The left seems to want to wish into existence a world where everyone really does think of themselves as American first and just do what they think is best for it as citizens who disagree. That is clearly not reality and denying that not all voters see themselves as Americans first makes it difficult to identify them and have the needed conversations.
Americanism is essentially an experiment in liberalism. A place where all cherish “life, liberty, and the pursuit of happiness” and there exists a separation of church and state to keep our liberties from being infringed upon.
However, “Exit polls show white evangelical voters voted in high numbers for Donald Trump, 81-16 percent, according to exit poll results.” This matters because evangelicals make up 26% of the vote and have for the past three elections.
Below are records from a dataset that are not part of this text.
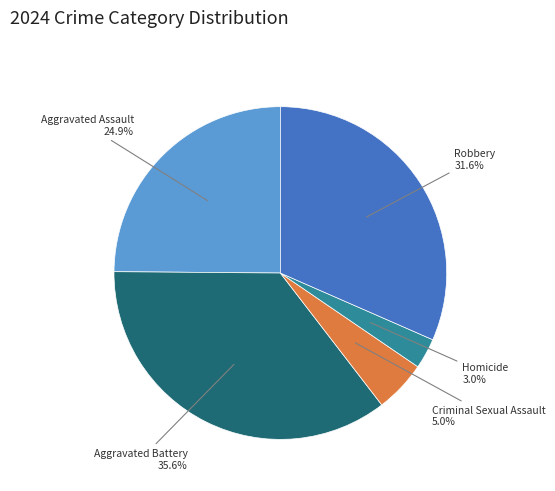

Is there a majority slice in this chart?

No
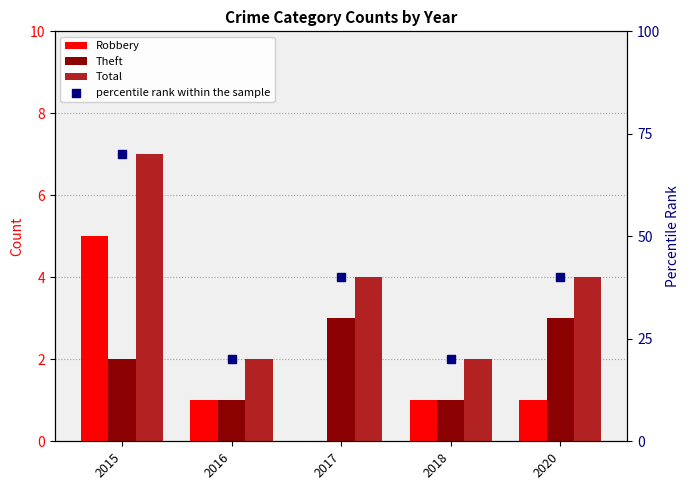

At which category is the sum across all series the highest?

2015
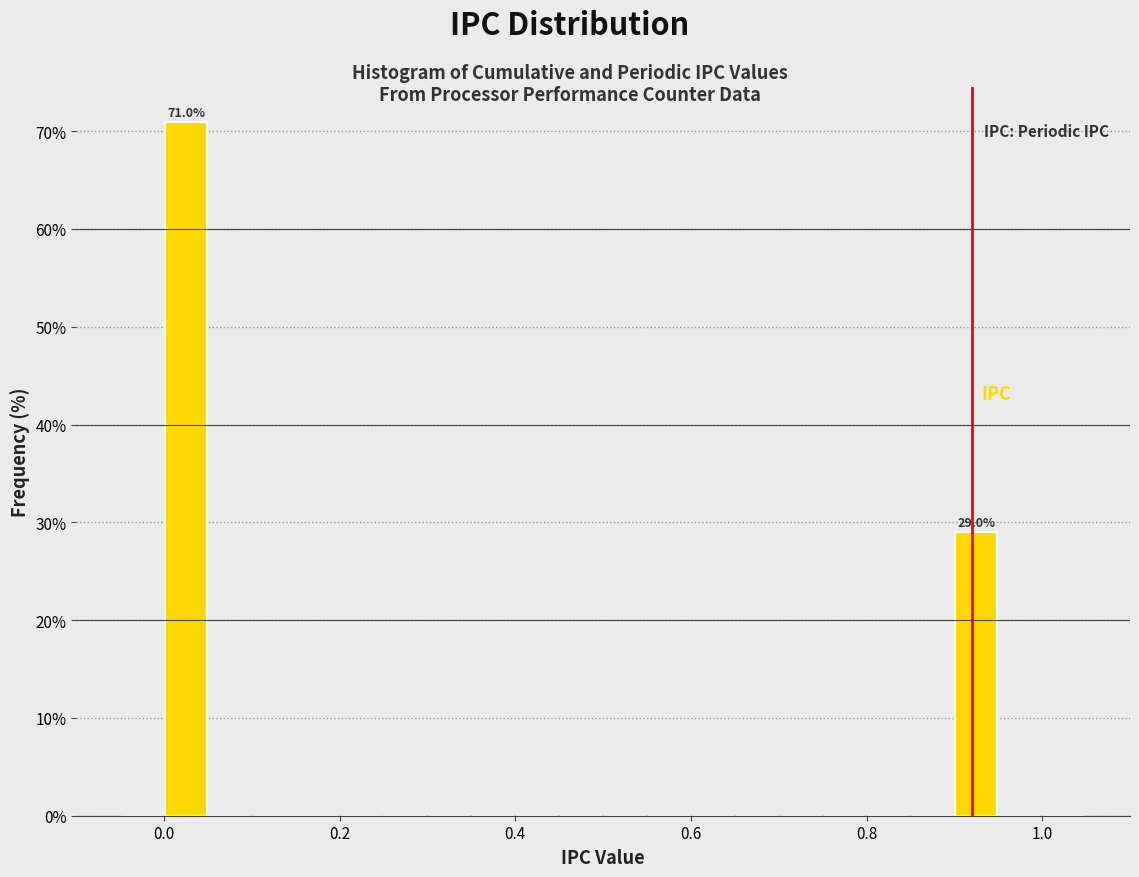

Read against the x-axis, roughly where is the centre of the tallest bar?

0.02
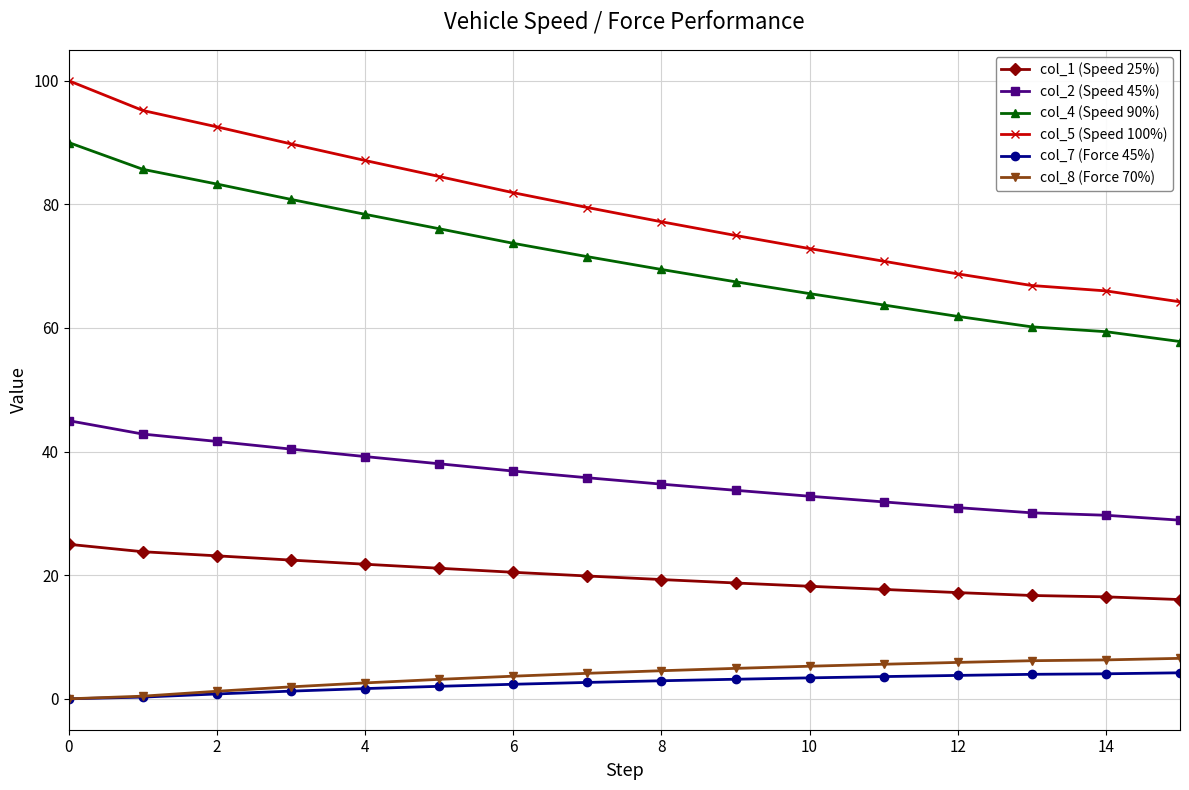

What is the difference between the second highest and second lowest values in the col_7 (Force 45%) series?

3.8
These are not people that see themselves as Americans first. They see themselves as Christians first, with a duty to actively influence other people’s rights and choices based on their faith. We are not on the same liberal American team.
I would also include the groups of people in the graph above on the seriousness of an array of problems in the US that don’t believe sexism or racism to be serious issues, which is by no means exclusive to Trump supporters, but whom did display a disproportionately higher disposition towards racism, sexism, and xenophobia than Clinton supporters.
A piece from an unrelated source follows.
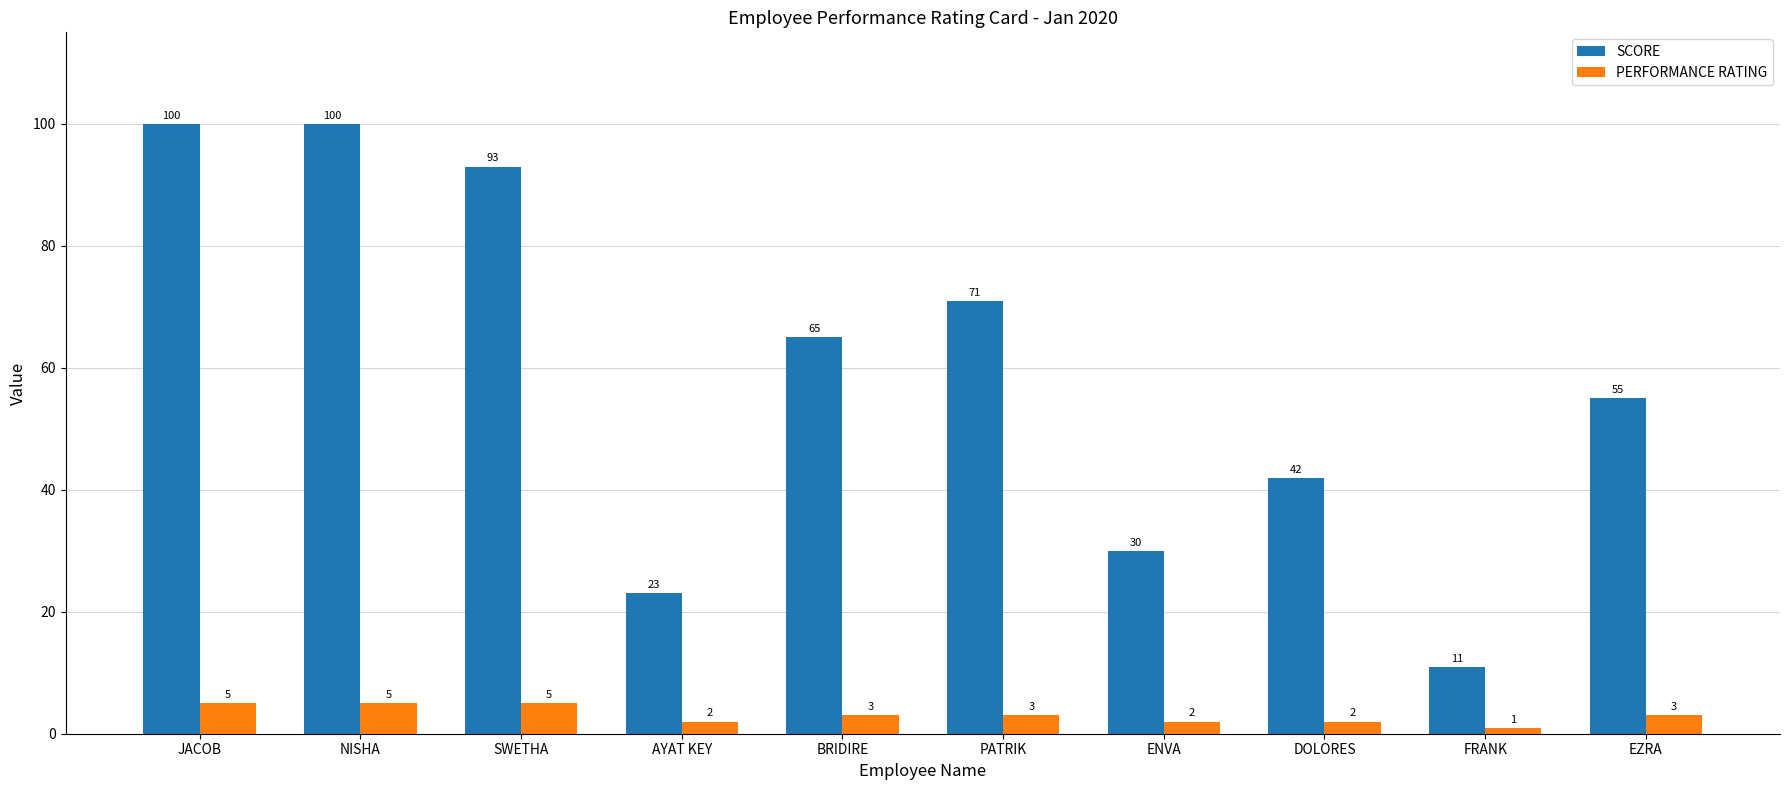

What is the approximate value of PERFORMANCE RATING at ENVA?

2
It is shocking to live in a country where we say that we are all on the same team, the team of liberty and a right to pursue what makes us happy, and to have groups actively seeking to strip rights (i.e. liberties) from women, LGBTQ, Muslims based solely on their religion, and minorities of all colors.
These people are not on our team and we should not support them. Anyone that has sexist, racist, ableist, xenophobic, or bigoted attitudes, beliefs, or behaviors needs to be challenged and decried as un-American. For God’s sake, we have a Statue of Liberty as a national symbol of pride that reads,
Give me your tired, your poor, your huddled masses yearning to breathe free, the wretched refuse of your teeming shore. Send these, the homeless, tempest-tossed to me, I lift my lamp beside the golden door!
Those tired, poor, and huddled masses are real people. Not abstract ones. They need everyone’s help and protection and it is insulting to state or believe that we all agree on that. We cannot be a country that says to them, “you deserve fewer rights than me. You deserve a lesser human experience.”